Dragonne avait écouté Gaston jusqu’au bout, sans l’interrompre ni de la voix ni du geste.

—Monsieur de Vieux-Loup, dit-elle enfin, vous auriez eu tort de croire que les haines transmises par nos pères se puissent effacer ainsi. Votre nom et celui de Lancy jurent l’un à côté de l’autre; il y a entre nous un ruisseau de sang, dont la dernière goutte fut versée par votre père en 1815. L’ombre de mon oncle le chevalier se dresse devant moi, à cette heure, et m’ordonne de la venger!

—Que voulez-vous dire, Dragonne? exclama Gaston.

—Écoutez: si le dernier de mes pères tué par un des vôtres était celui qui mourut sous Louis XIII, il y aurait de cela trop longtemps pour que, à la rigueur, nos deux races ne se puissent donner la main; mais depuis, mon oncle, le chevalier de Lancy, est venu, sous l’épée de votre père et provoqué par lui, augmenter le nombre des victimes, et il n’y a que trente-deux années.

—Eh bien? fit Gaston anxieux.

—Ne vous disais-je pas, un jour, que longtemps, pendant mon enfance, j’avais rêvé d’aller à Paris, d’y chercher le meurtrier de mon oncle... et de le provoquer?

—Oui, dit Gaston.

—Eh bien! monsieur Gaston de Vieux-Loup, mon rêve va s’accomplir.
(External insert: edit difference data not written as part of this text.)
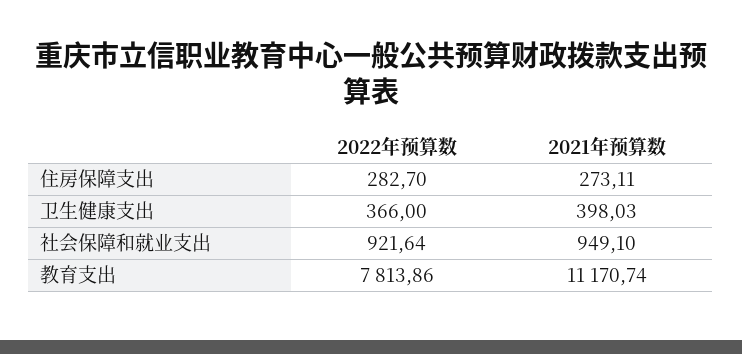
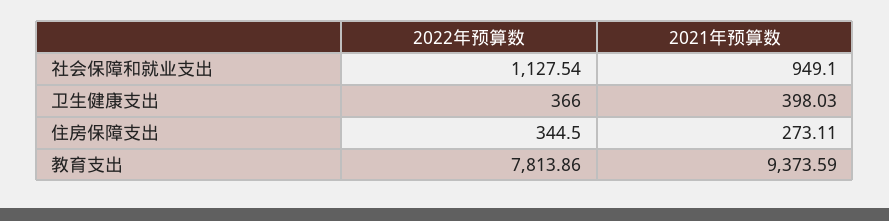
  {
    "2022年预算数": {
-     "住房保障支出": 282.7,
+     "住房保障支出": 344.5,
      "卫生健康支出": 366,
-     "社会保障和就业支出": 921.64,
+     "社会保障和就业支出": 1127.54,
      "教育支出": 7813.86
    },
    "2021年预算数": {
      "住房保障支出": 273.11,
      "卫生健康支出": 398.03,
      "社会保障和就业支出": 949.1,
-     "教育支出": 11170.74
+     "教育支出": 9373.59
    }
  }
Je n’ai pas eu besoin d’aller vous chercher à Paris et de vous provoquer; vous êtes venu à moi, vous m’avez insultée en me parlant de votre amour, vous avez outragé de votre présence le toit de mes pères, vous êtes doublement compromis et doublement coupable, et cette fois encore les Vieux-Loup et les Lancy croiseront le fer.